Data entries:
┌──

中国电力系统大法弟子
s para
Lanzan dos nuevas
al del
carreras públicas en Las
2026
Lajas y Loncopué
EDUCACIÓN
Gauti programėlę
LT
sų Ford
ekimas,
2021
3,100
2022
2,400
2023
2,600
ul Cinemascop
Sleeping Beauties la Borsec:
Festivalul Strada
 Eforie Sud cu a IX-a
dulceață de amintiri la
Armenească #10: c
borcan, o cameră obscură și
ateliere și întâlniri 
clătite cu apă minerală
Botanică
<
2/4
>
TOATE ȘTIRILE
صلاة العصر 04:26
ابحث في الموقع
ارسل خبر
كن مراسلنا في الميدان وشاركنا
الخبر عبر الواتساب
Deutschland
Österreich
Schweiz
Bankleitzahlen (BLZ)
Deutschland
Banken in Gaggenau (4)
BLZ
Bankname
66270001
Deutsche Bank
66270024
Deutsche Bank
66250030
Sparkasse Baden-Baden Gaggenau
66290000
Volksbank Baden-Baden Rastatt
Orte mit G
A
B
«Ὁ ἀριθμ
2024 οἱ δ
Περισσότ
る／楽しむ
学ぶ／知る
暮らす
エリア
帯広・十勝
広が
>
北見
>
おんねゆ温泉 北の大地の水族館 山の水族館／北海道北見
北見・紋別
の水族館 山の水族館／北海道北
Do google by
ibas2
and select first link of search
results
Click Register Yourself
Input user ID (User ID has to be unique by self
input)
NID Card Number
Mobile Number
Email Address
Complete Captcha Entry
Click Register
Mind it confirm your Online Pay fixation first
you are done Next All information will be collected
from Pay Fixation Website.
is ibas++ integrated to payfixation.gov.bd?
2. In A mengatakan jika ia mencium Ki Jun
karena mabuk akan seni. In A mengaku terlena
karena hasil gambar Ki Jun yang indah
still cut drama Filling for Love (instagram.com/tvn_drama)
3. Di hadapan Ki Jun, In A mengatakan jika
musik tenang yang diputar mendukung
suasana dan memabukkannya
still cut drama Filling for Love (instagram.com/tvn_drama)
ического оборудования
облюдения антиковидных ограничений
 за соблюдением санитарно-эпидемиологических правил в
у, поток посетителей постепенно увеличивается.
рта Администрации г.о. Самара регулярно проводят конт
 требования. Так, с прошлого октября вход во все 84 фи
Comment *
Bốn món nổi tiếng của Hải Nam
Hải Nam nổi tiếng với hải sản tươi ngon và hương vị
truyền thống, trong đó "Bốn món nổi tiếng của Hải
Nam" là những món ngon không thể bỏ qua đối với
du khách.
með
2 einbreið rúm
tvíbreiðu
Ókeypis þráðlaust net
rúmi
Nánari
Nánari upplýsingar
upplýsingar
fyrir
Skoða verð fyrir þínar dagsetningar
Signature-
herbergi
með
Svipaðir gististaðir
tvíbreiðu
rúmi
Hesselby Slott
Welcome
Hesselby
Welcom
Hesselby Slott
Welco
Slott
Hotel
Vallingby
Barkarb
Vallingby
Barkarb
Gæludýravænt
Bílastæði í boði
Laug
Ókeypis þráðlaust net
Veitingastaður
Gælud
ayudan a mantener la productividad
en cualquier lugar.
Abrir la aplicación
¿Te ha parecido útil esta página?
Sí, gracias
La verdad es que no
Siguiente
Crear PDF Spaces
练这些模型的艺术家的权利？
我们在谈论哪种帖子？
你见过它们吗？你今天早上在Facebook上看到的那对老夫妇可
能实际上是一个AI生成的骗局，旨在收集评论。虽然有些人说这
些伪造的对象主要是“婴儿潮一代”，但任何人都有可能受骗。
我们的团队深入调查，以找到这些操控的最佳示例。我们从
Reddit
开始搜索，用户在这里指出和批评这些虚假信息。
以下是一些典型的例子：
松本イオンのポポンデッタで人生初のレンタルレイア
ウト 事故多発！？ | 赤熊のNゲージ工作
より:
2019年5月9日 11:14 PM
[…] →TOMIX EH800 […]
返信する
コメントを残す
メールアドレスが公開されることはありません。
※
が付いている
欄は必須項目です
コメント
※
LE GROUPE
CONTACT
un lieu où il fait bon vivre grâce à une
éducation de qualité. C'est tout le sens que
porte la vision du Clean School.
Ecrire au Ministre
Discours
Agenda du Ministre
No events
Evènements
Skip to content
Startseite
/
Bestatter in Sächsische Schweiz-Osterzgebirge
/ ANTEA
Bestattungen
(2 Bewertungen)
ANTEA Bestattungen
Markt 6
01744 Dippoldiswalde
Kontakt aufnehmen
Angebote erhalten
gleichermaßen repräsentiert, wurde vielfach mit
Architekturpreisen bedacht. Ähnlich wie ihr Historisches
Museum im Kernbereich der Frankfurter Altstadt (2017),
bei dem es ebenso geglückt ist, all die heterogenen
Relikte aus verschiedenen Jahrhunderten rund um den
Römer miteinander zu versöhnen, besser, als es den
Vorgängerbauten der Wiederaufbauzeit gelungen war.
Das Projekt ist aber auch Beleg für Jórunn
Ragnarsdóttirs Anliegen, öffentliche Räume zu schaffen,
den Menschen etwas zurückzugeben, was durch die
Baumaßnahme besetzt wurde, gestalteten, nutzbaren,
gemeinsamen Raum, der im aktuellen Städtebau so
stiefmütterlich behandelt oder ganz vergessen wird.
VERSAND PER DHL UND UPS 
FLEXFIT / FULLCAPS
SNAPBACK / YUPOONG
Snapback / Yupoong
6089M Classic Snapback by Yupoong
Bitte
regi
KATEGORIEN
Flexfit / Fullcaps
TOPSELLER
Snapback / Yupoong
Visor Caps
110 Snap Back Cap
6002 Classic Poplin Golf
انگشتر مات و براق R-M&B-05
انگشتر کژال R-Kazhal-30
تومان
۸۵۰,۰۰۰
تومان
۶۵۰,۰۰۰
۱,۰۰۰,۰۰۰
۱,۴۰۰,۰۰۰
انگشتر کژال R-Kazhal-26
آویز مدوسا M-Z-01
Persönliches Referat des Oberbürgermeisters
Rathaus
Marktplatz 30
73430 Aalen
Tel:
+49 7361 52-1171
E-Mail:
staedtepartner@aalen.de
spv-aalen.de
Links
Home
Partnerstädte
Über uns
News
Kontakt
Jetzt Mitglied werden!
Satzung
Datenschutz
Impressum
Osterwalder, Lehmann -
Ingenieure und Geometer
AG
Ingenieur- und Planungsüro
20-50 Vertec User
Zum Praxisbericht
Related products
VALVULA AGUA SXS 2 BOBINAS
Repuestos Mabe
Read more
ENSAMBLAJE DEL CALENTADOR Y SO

└──

None of the lines above may be skipped. Transcribe each one exactly.

中国电力系统大法弟子
s para
Lanzan dos nuevas
al del
carreras públicas en Las
2026
Lajas y Loncopué
EDUCACIÓN
Gauti programėlę
LT
sų Ford
ekimas,
2021
3,100
2022
2,400
2023
2,600
ul Cinemascop
Sleeping Beauties la Borsec:
Festivalul Strada
 Eforie Sud cu a IX-a
dulceață de amintiri la
Armenească #10: c
borcan, o cameră obscură și
ateliere și întâlniri 
clătite cu apă minerală
Botanică
<
2/4
>
TOATE ȘTIRILE
صلاة العصر 04:26
ابحث في الموقع
ارسل خبر
كن مراسلنا في الميدان وشاركنا
الخبر عبر الواتساب
Deutschland
Österreich
Schweiz
Bankleitzahlen (BLZ)
Deutschland
Banken in Gaggenau (4)
BLZ
Bankname
66270001
Deutsche Bank
66270024
Deutsche Bank
66250030
Sparkasse Baden-Baden Gaggenau
66290000
Volksbank Baden-Baden Rastatt
Orte mit G
A
B
«Ὁ ἀριθμ
2024 οἱ δ
Περισσότ
る／楽しむ
学ぶ／知る
暮らす
エリア
帯広・十勝
広が
>
北見
>
おんねゆ温泉 北の大地の水族館 山の水族館／北海道北見
北見・紋別
の水族館 山の水族館／北海道北
Do google by
ibas2
and select first link of search
results
Click Register Yourself
Input user ID (User ID has to be unique by self
input)
NID Card Number
Mobile Number
Email Address
Complete Captcha Entry
Click Register
Mind it confirm your Online Pay fixation first
you are done Next All information will be collected
from Pay Fixation Website.
is ibas++ integrated to payfixation.gov.bd?
2. In A mengatakan jika ia mencium Ki Jun
karena mabuk akan seni. In A mengaku terlena
karena hasil gambar Ki Jun yang indah
still cut drama Filling for Love (instagram.com/tvn_drama)
3. Di hadapan Ki Jun, In A mengatakan jika
musik tenang yang diputar mendukung
suasana dan memabukkannya
still cut drama Filling for Love (instagram.com/tvn_drama)
ического оборудования
облюдения антиковидных ограничений
 за соблюдением санитарно-эпидемиологических правил в
у, поток посетителей постепенно увеличивается.
рта Администрации г.о. Самара регулярно проводят конт
 требования. Так, с прошлого октября вход во все 84 фи
Comment *
Bốn món nổi tiếng của Hải Nam
Hải Nam nổi tiếng với hải sản tươi ngon và hương vị
truyền thống, trong đó "Bốn món nổi tiếng của Hải
Nam" là những món ngon không thể bỏ qua đối với
du khách.
með
2 einbreið rúm
tvíbreiðu
Ókeypis þráðlaust net
rúmi
Nánari
Nánari upplýsingar
upplýsingar
fyrir
Skoða verð fyrir þínar dagsetningar
Signature-
herbergi
með
Svipaðir gististaðir
tvíbreiðu
rúmi
Hesselby Slott
Welcome
Hesselby
Welcom
Hesselby Slott
Welco
Slott
Hotel
Vallingby
Barkarb
Vallingby
Barkarb
Gæludýravænt
Bílastæði í boði
Laug
Ókeypis þráðlaust net
Veitingastaður
Gælud
ayudan a mantener la productividad
en cualquier lugar.
Abrir la aplicación
¿Te ha parecido útil esta página?
Sí, gracias
La verdad es que no
Siguiente
Crear PDF Spaces
练这些模型的艺术家的权利？
我们在谈论哪种帖子？
你见过它们吗？你今天早上在Facebook上看到的那对老夫妇可
能实际上是一个AI生成的骗局，旨在收集评论。虽然有些人说这
些伪造的对象主要是“婴儿潮一代”，但任何人都有可能受骗。
我们的团队深入调查，以找到这些操控的最佳示例。我们从
Reddit
开始搜索，用户在这里指出和批评这些虚假信息。
以下是一些典型的例子：
松本イオンのポポンデッタで人生初のレンタルレイア
ウト 事故多発！？ | 赤熊のNゲージ工作
より:
2019年5月9日 11:14 PM
[…] →TOMIX EH800 […]
返信する
コメントを残す
メールアドレスが公開されることはありません。
※
が付いている
欄は必須項目です
コメント
※
LE GROUPE
CONTACT
un lieu où il fait bon vivre grâce à une
éducation de qualité. C'est tout le sens que
porte la vision du Clean School.
Ecrire au Ministre
Discours
Agenda du Ministre
No events
Evènements
Skip to content
Startseite
/
Bestatter in Sächsische Schweiz-Osterzgebirge
/ ANTEA
Bestattungen
(2 Bewertungen)
ANTEA Bestattungen
Markt 6
01744 Dippoldiswalde
Kontakt aufnehmen
Angebote erhalten
gleichermaßen repräsentiert, wurde vielfach mit
Architekturpreisen bedacht. Ähnlich wie ihr Historisches
Museum im Kernbereich der Frankfurter Altstadt (2017),
bei dem es ebenso geglückt ist, all die heterogenen
Relikte aus verschiedenen Jahrhunderten rund um den
Römer miteinander zu versöhnen, besser, als es den
Vorgängerbauten der Wiederaufbauzeit gelungen war.
Das Projekt ist aber auch Beleg für Jórunn
Ragnarsdóttirs Anliegen, öffentliche Räume zu schaffen,
den Menschen etwas zurückzugeben, was durch die
Baumaßnahme besetzt wurde, gestalteten, nutzbaren,
gemeinsamen Raum, der im aktuellen Städtebau so
stiefmütterlich behandelt oder ganz vergessen wird.
VERSAND PER DHL UND UPS 
FLEXFIT / FULLCAPS
SNAPBACK / YUPOONG
Snapback / Yupoong
6089M Classic Snapback by Yupoong
Bitte
regi
KATEGORIEN
Flexfit / Fullcaps
TOPSELLER
Snapback / Yupoong
Visor Caps
110 Snap Back Cap
6002 Classic Poplin Golf
انگشتر مات و براق R-M&B-05
انگشتر کژال R-Kazhal-30
تومان
۸۵۰,۰۰۰
تومان
۶۵۰,۰۰۰
۱,۰۰۰,۰۰۰
۱,۴۰۰,۰۰۰
انگشتر کژال R-Kazhal-26
آویز مدوسا M-Z-01
Persönliches Referat des Oberbürgermeisters
Rathaus
Marktplatz 30
73430 Aalen
Tel:
+49 7361 52-1171
E-Mail:
staedtepartner@aalen.de
spv-aalen.de
Links
Home
Partnerstädte
Über uns
News
Kontakt
Jetzt Mitglied werden!
Satzung
Datenschutz
Impressum
Osterwalder, Lehmann -
Ingenieure und Geometer
AG
Ingenieur- und Planungsüro
20-50 Vertec User
Zum Praxisbericht
Related products
VALVULA AGUA SXS 2 BOBINAS
Repuestos Mabe
Read more
ENSAMBLAJE DEL CALENTADOR Y SO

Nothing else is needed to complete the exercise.